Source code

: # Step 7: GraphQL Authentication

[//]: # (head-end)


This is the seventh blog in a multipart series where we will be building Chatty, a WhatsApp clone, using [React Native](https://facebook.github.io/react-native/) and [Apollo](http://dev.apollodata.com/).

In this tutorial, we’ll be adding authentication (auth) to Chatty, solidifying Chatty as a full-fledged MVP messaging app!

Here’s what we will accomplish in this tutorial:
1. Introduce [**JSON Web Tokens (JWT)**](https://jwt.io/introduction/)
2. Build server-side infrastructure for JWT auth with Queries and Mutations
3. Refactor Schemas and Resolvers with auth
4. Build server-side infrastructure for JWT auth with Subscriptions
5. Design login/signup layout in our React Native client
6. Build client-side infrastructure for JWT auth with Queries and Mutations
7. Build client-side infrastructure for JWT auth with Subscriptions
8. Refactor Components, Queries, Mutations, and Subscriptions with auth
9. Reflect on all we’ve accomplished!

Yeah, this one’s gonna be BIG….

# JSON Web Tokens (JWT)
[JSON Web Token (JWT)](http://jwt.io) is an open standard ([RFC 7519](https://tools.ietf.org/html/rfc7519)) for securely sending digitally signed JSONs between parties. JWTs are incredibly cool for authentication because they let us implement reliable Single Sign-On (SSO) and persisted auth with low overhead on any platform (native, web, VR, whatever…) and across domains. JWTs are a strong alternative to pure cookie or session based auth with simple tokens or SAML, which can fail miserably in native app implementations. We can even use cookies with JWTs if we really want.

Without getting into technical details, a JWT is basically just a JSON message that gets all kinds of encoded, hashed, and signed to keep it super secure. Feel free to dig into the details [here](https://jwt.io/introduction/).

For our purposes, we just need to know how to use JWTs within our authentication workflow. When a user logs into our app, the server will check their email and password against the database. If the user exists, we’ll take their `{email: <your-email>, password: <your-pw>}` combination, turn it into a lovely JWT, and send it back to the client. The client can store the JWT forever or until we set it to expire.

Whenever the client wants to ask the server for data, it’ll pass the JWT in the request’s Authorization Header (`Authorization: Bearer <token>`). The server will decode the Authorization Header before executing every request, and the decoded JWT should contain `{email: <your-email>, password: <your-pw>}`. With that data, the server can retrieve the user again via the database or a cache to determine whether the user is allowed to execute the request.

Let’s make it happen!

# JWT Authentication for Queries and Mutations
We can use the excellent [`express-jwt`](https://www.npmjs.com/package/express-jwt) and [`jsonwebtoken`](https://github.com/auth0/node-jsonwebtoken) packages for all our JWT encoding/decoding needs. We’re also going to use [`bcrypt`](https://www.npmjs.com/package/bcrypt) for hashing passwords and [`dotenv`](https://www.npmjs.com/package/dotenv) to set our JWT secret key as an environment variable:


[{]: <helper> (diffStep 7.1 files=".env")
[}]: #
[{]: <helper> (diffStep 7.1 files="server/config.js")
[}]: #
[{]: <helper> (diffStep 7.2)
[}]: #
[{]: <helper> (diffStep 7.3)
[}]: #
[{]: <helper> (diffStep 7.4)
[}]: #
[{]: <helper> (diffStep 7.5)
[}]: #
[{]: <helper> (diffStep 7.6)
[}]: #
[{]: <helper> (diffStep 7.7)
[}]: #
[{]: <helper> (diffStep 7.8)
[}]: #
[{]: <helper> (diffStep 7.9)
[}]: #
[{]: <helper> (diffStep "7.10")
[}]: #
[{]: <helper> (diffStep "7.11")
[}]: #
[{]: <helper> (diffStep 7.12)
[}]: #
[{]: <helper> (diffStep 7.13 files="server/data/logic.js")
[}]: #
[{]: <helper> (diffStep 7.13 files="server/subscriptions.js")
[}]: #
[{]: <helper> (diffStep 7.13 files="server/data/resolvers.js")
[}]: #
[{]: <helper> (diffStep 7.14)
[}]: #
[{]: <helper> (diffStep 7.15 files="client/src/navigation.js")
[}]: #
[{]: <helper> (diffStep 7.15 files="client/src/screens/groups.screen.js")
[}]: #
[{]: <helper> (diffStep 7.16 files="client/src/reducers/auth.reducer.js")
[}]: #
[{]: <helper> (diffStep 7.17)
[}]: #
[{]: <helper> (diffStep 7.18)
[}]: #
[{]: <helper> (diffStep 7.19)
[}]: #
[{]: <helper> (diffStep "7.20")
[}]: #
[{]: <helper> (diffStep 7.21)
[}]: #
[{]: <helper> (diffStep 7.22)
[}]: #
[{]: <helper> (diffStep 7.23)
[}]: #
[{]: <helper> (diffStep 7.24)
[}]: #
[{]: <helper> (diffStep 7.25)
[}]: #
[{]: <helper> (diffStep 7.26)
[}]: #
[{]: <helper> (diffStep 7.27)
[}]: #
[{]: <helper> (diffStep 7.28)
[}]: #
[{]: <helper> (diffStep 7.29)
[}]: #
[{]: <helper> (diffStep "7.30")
========
TASK DESCRIPTION | Write out every entry again exactly, please, with nothing missing.

SOLUTION FOR THIS TASK |
Source code

: # Step 7: GraphQL Authentication

[//]: # (head-end)


This is the seventh blog in a multipart series where we will be building Chatty, a WhatsApp clone, using [React Native](https://facebook.github.io/react-native/) and [Apollo](http://dev.apollodata.com/).

In this tutorial, we’ll be adding authentication (auth) to Chatty, solidifying Chatty as a full-fledged MVP messaging app!

Here’s what we will accomplish in this tutorial:
1. Introduce [**JSON Web Tokens (JWT)**](https://jwt.io/introduction/)
2. Build server-side infrastructure for JWT auth with Queries and Mutations
3. Refactor Schemas and Resolvers with auth
4. Build server-side infrastructure for JWT auth with Subscriptions
5. Design login/signup layout in our React Native client
6. Build client-side infrastructure for JWT auth with Queries and Mutations
7. Build client-side infrastructure for JWT auth with Subscriptions
8. Refactor Components, Queries, Mutations, and Subscriptions with auth
9. Reflect on all we’ve accomplished!

Yeah, this one’s gonna be BIG….

# JSON Web Tokens (JWT)
[JSON Web Token (JWT)](http://jwt.io) is an open standard ([RFC 7519](https://tools.ietf.org/html/rfc7519)) for securely sending digitally signed JSONs between parties. JWTs are incredibly cool for authentication because they let us implement reliable Single Sign-On (SSO) and persisted auth with low overhead on any platform (native, web, VR, whatever…) and across domains. JWTs are a strong alternative to pure cookie or session based auth with simple tokens or SAML, which can fail miserably in native app implementations. We can even use cookies with JWTs if we really want.

Without getting into technical details, a JWT is basically just a JSON message that gets all kinds of encoded, hashed, and signed to keep it super secure. Feel free to dig into the details [here](https://jwt.io/introduction/).

For our purposes, we just need to know how to use JWTs within our authentication workflow. When a user logs into our app, the server will check their email and password against the database. If the user exists, we’ll take their `{email: <your-email>, password: <your-pw>}` combination, turn it into a lovely JWT, and send it back to the client. The client can store the JWT forever or until we set it to expire.

Whenever the client wants to ask the server for data, it’ll pass the JWT in the request’s Authorization Header (`Authorization: Bearer <token>`). The server will decode the Authorization Header before executing every request, and the decoded JWT should contain `{email: <your-email>, password: <your-pw>}`. With that data, the server can retrieve the user again via the database or a cache to determine whether the user is allowed to execute the request.

Let’s make it happen!

# JWT Authentication for Queries and Mutations
We can use the excellent [`express-jwt`](https://www.npmjs.com/package/express-jwt) and [`jsonwebtoken`](https://github.com/auth0/node-jsonwebtoken) packages for all our JWT encoding/decoding needs. We’re also going to use [`bcrypt`](https://www.npmjs.com/package/bcrypt) for hashing passwords and [`dotenv`](https://www.npmjs.com/package/dotenv) to set our JWT secret key as an environment variable:


[{]: <helper> (diffStep 7.1 files=".env")
[}]: #
[{]: <helper> (diffStep 7.1 files="server/config.js")
[}]: #
[{]: <helper> (diffStep 7.2)
[}]: #
[{]: <helper> (diffStep 7.3)
[}]: #
[{]: <helper> (diffStep 7.4)
[}]: #
[{]: <helper> (diffStep 7.5)
[}]: #
[{]: <helper> (diffStep 7.6)
[}]: #
[{]: <helper> (diffStep 7.7)
[}]: #
[{]: <helper> (diffStep 7.8)
[}]: #
[{]: <helper> (diffStep 7.9)
[}]: #
[{]: <helper> (diffStep "7.10")
[}]: #
[{]: <helper> (diffStep "7.11")
[}]: #
[{]: <helper> (diffStep 7.12)
[}]: #
[{]: <helper> (diffStep 7.13 files="server/data/logic.js")
[}]: #
[{]: <helper> (diffStep 7.13 files="server/subscriptions.js")
[}]: #
[{]: <helper> (diffStep 7.13 files="server/data/resolvers.js")
[}]: #
[{]: <helper> (diffStep 7.14)
[}]: #
[{]: <helper> (diffStep 7.15 files="client/src/navigation.js")
[}]: #
[{]: <helper> (diffStep 7.15 files="client/src/screens/groups.screen.js")
[}]: #
[{]: <helper> (diffStep 7.16 files="client/src/reducers/auth.reducer.js")
[}]: #
[{]: <helper> (diffStep 7.17)
[}]: #
[{]: <helper> (diffStep 7.18)
[}]: #
[{]: <helper> (diffStep 7.19)
[}]: #
[{]: <helper> (diffStep "7.20")
[}]: #
[{]: <helper> (diffStep 7.21)
[}]: #
[{]: <helper> (diffStep 7.22)
[}]: #
[{]: <helper> (diffStep 7.23)
[}]: #
[{]: <helper> (diffStep 7.24)
[}]: #
[{]: <helper> (diffStep 7.25)
[}]: #
[{]: <helper> (diffStep 7.26)
[}]: #
[{]: <helper> (diffStep 7.27)
[}]: #
[{]: <helper> (diffStep 7.28)
[}]: #
[{]: <helper> (diffStep 7.29)
[}]: #
[{]: <helper> (diffStep "7.30")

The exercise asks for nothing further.